_Instructions to follow_
Your answer should be an exact copy of all the entries, free of pictures.

(Beginning of Records to process)

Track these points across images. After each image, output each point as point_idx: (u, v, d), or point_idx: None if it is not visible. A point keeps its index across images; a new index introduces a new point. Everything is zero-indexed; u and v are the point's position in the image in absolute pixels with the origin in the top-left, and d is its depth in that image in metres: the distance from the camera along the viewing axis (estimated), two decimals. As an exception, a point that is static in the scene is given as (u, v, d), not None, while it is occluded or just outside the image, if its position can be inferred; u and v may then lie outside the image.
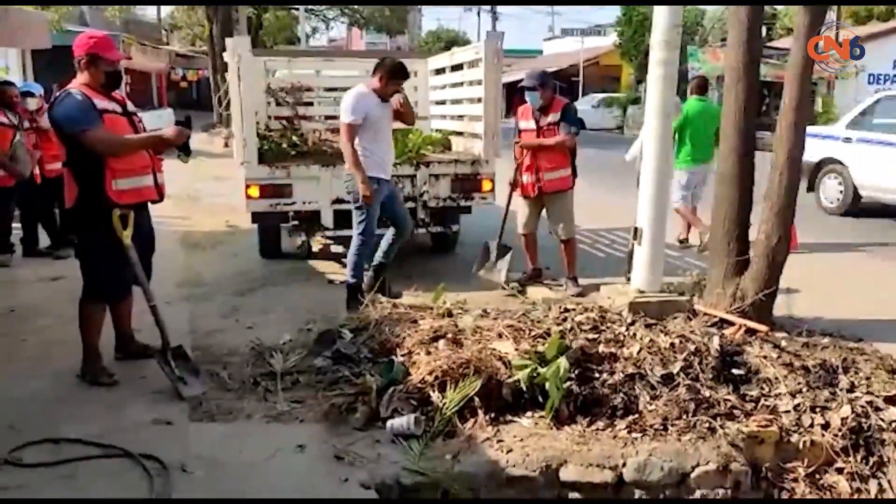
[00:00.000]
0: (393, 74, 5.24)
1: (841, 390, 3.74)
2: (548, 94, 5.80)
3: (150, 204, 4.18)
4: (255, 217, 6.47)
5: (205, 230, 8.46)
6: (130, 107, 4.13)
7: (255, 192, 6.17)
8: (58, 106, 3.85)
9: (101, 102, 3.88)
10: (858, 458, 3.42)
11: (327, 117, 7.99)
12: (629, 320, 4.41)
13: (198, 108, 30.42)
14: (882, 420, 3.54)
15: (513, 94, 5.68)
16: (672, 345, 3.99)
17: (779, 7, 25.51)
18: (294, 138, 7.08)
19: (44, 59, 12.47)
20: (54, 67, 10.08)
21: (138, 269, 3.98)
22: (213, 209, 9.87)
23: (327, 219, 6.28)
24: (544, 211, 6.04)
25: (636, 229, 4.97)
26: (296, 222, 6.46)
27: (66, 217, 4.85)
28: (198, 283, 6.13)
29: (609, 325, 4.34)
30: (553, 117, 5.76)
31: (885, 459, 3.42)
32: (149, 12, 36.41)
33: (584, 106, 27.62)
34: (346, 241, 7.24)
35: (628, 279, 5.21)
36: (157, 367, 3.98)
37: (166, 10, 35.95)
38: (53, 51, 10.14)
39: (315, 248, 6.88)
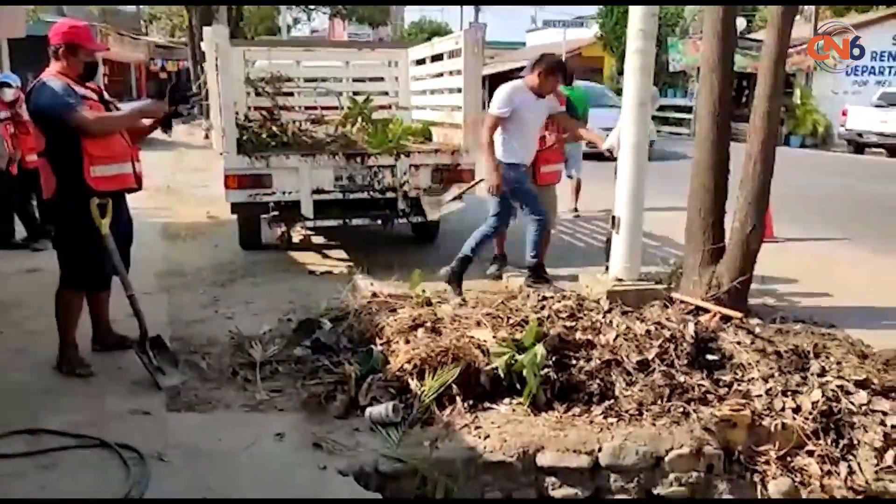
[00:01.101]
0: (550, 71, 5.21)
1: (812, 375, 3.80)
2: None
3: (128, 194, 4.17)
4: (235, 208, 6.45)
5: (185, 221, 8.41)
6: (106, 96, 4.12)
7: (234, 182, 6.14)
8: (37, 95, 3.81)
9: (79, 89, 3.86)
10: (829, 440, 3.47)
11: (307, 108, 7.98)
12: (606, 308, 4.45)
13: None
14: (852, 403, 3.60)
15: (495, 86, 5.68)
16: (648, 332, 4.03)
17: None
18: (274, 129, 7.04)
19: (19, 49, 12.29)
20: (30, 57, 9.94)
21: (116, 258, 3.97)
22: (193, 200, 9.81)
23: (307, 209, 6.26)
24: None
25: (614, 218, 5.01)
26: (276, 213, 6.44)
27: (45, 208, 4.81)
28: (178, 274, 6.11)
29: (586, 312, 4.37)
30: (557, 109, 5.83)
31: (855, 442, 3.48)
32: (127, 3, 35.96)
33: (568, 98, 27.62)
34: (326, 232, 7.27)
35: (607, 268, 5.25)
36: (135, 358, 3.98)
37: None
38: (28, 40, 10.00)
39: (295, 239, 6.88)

(End of Records to process)

_Finished task_
Track these points across images. After each image, output each point as point_idx: (u, v, d), or point_idx: None if it is not visible. A point keeps its index across images; a new index introduces a new point. Everything is zero-indexed; u and v are the point's position in the image in absolute pixels with the origin in the top-left, and d is its depth in that image in metres: the distance from the camera along the viewing axis (estimated), two decimals. As an exception, a point that is static in the scene is given as (u, v, d), not None, while it is occluded or just outside the image, if its position can be inferred; u and v may then lie outside the image.
[00:00.000]
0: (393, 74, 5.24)
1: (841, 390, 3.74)
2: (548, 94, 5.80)
3: (150, 204, 4.18)
4: (255, 217, 6.47)
5: (205, 230, 8.46)
6: (130, 107, 4.13)
7: (255, 192, 6.17)
8: (58, 106, 3.85)
9: (101, 102, 3.88)
10: (858, 458, 3.42)
11: (327, 117, 7.99)
12: (629, 320, 4.41)
13: (198, 108, 30.42)
14: (882, 420, 3.54)
15: (513, 94, 5.68)
16: (672, 345, 3.99)
17: (779, 7, 25.51)
18: (294, 138, 7.08)
19: (44, 59, 12.47)
20: (54, 67, 10.08)
21: (138, 269, 3.98)
22: (213, 209, 9.87)
23: (327, 219, 6.28)
24: (544, 211, 6.04)
25: (636, 229, 4.97)
26: (296, 222, 6.46)
27: (66, 217, 4.85)
28: (198, 283, 6.13)
29: (609, 325, 4.34)
30: (553, 117, 5.76)
31: (885, 459, 3.42)
32: (149, 12, 36.41)
33: (584, 106, 27.62)
34: (346, 241, 7.24)
35: (628, 279, 5.21)
36: (157, 367, 3.98)
37: (166, 10, 35.95)
38: (53, 51, 10.14)
39: (315, 248, 6.88)
[00:01.101]
0: (550, 71, 5.21)
1: (812, 375, 3.80)
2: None
3: (128, 194, 4.17)
4: (235, 208, 6.45)
5: (185, 221, 8.41)
6: (106, 96, 4.12)
7: (234, 182, 6.14)
8: (37, 95, 3.81)
9: (79, 89, 3.86)
10: (829, 440, 3.47)
11: (307, 108, 7.98)
12: (606, 308, 4.45)
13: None
14: (852, 403, 3.60)
15: (495, 86, 5.68)
16: (648, 332, 4.03)
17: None
18: (274, 129, 7.04)
19: (19, 49, 12.29)
20: (30, 57, 9.94)
21: (116, 258, 3.97)
22: (193, 200, 9.81)
23: (307, 209, 6.26)
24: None
25: (614, 218, 5.01)
26: (276, 213, 6.44)
27: (45, 208, 4.81)
28: (178, 274, 6.11)
29: (586, 312, 4.37)
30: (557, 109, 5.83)
31: (855, 442, 3.48)
32: (127, 3, 35.96)
33: (568, 98, 27.62)
34: (326, 232, 7.27)
35: (607, 268, 5.25)
36: (135, 358, 3.98)
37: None
38: (28, 40, 10.00)
39: (295, 239, 6.88)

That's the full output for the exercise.